Meine Geschichte

Vor rund zehn Jahren begann bei mir das, was viele Männer kennen: Der genetisch bedingte Haarausfall setzte ein. Nach und nach wurden die Haare an meiner einst dichten Hairline immer weniger – bis sich schließlich die ersten Geheimratsecken zeigten.
Zu diesem Zeitpunkt war aber noch alles halb so wild. Ihr kennt das wahrscheinlich: Eine halbe Tube Schütthaar, dazu eine halbe Dose Haarspray in Stärke 5 – und schon sah alles wieder super aus. 
Zumindest so lange, bis es anfing zu regnen. 

Es musste eine Lösung her.

Die Lösung


Irgendwann reichte selbst das beste Haarspray nicht mehr aus.

Je nach Licht oder Windrichtung war der Verlust einfach nicht mehr zu kaschieren, und ich merkte, wie mein Selbstbewusstsein langsam darunter litt.


Ich fing an, im Internet nach Lösungen zu suchen – von speziellen Shampoos über Medikamente bis hin zu Haartransplantationen. Doch keine dieser Möglichkeiten fühlte sich wirklich passend an. Ich wollte keine riskanten Eingriffe oder jahrelange Experimente, bei denen das Ergebnis ungewiss bleibt.


Durch Zufall stieß ich dann auf das Thema Haarsysteme.
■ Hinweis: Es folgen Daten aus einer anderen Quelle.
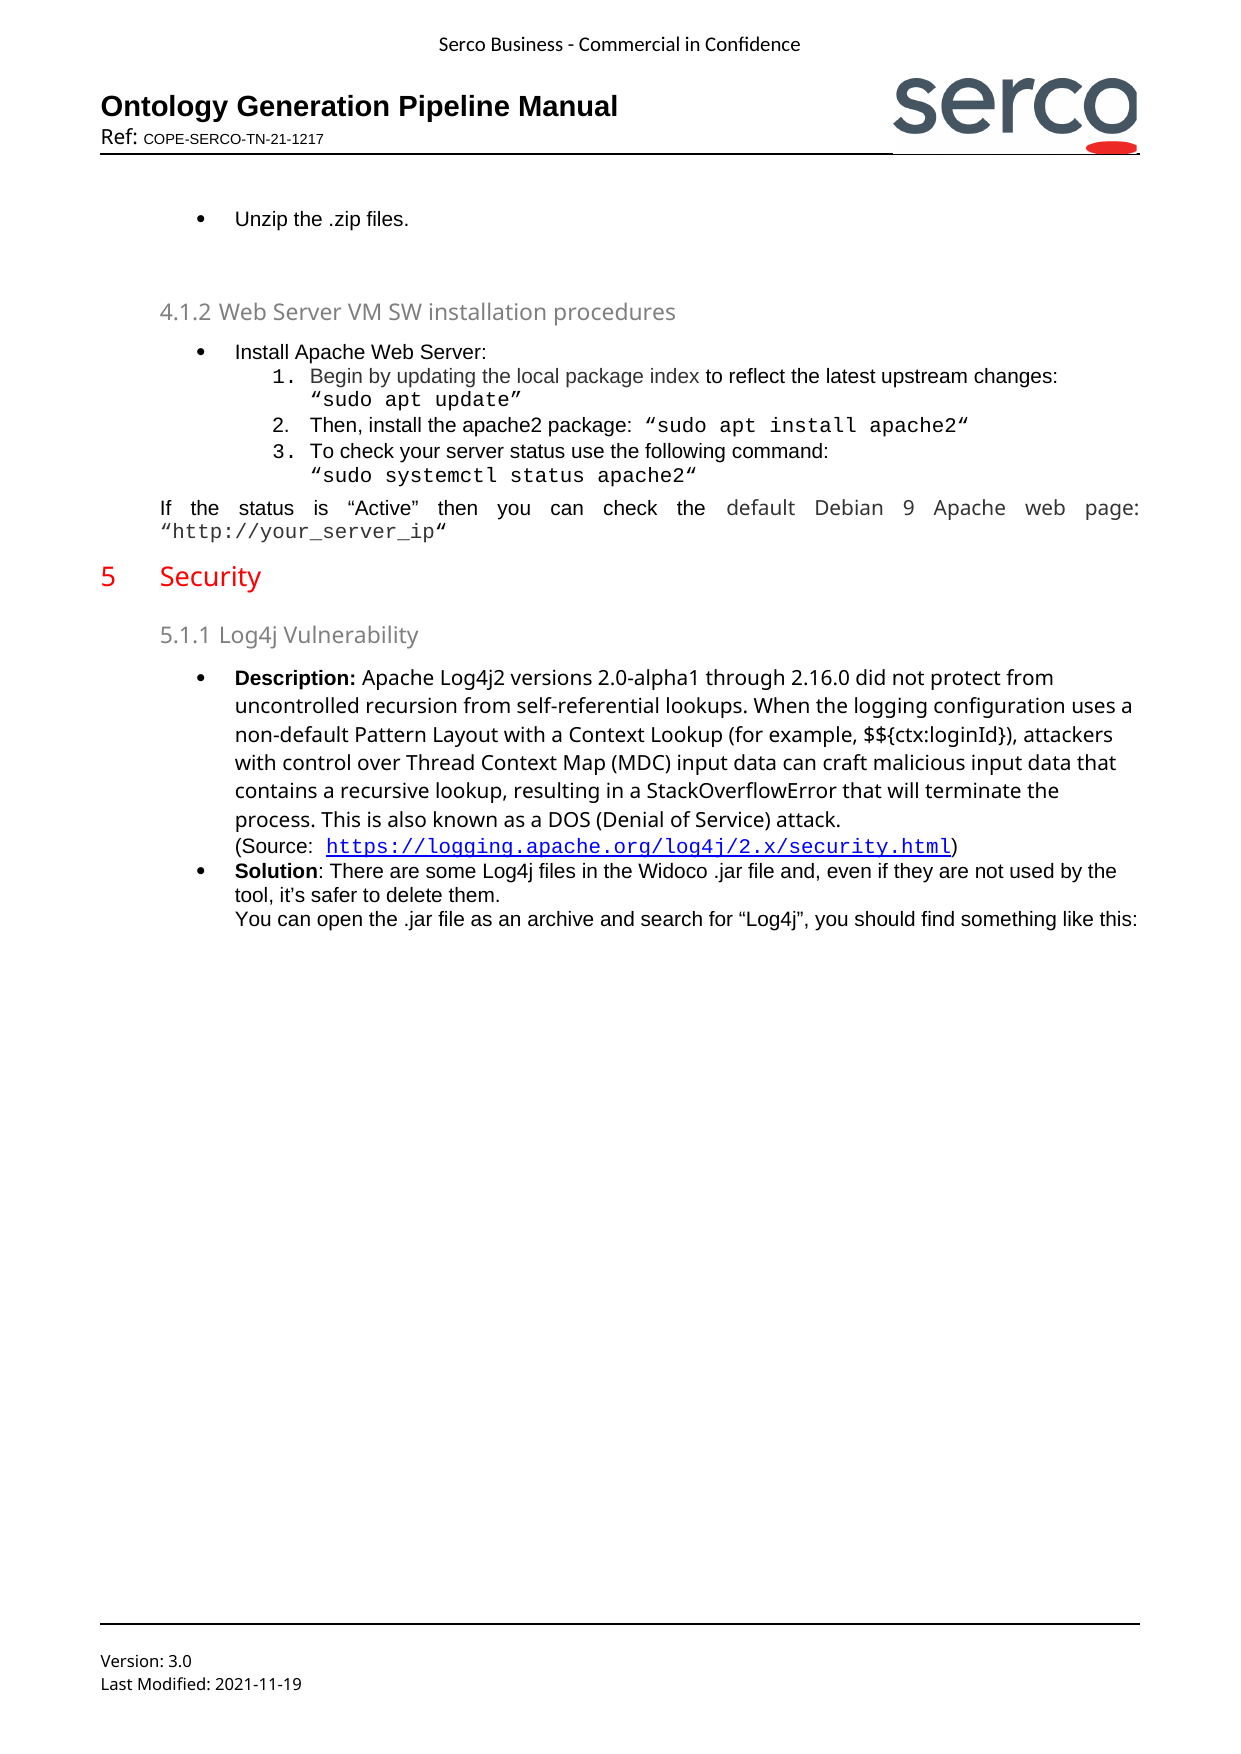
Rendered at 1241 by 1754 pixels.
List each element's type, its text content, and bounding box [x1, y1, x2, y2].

Anfangs war ich skeptisch – wie wahrscheinlich die meisten. Ich dachte, das sieht man doch sofort, oder das hält bestimmt nicht richtig.


Trotzdem ließ mich der Gedanke nicht los. Also beschloss ich, es zusammen mit meinem älteren Bruder, der zu diesem Zeitpunkt schon etwas länger unter Haarausfall litt, auszuprobieren.


seit mittlerweile mehr als sechs Jahren sind wir nun beide Haarsystem Träger - und aus dieser Erfahrung heraus entstand vor rund drei Jahren Skinhairz


Was ist ein Haarsystem?


Viele wissen gar nicht genau, was ein Haarsystem eigentlich ist.

Im Grunde handelt es sich um eine hauchdünne, atmungsaktive Basis, auf die Echthaare in Handarbeit eingeknüpft oder eingesetzt werden. Diese Basis wird auf der Kopfhaut befestigt – je nach System mit einem speziellen Kleber oder Tape –, sodass sie wie eine zweite Haut wirkt.

Das Ergebnis: Eine natürliche Frisur, die sich genauso tragen, waschen und stylen lässt wie das eigene Haar.

Wichtig ist aber: Ein Haarsystem ist keine Massenware. Es lebt von der richtigen Anpassung, der Qualität des Materials und dem handwerklichen Feingefühl beim Einsetzen. Genau da liegt der Unterschied zwischen einem beliebigen System und einem Ergebnis, das wirklich überzeugt.

Für mich war das damals ein Wendepunkt – nicht nur optisch, sondern auch emotional. Endlich wieder ohne Angst vor Wind, Regen oder Lichtreflexen. Genau dieses Gefühl möchte ich heute an meine Kunden weitergeben.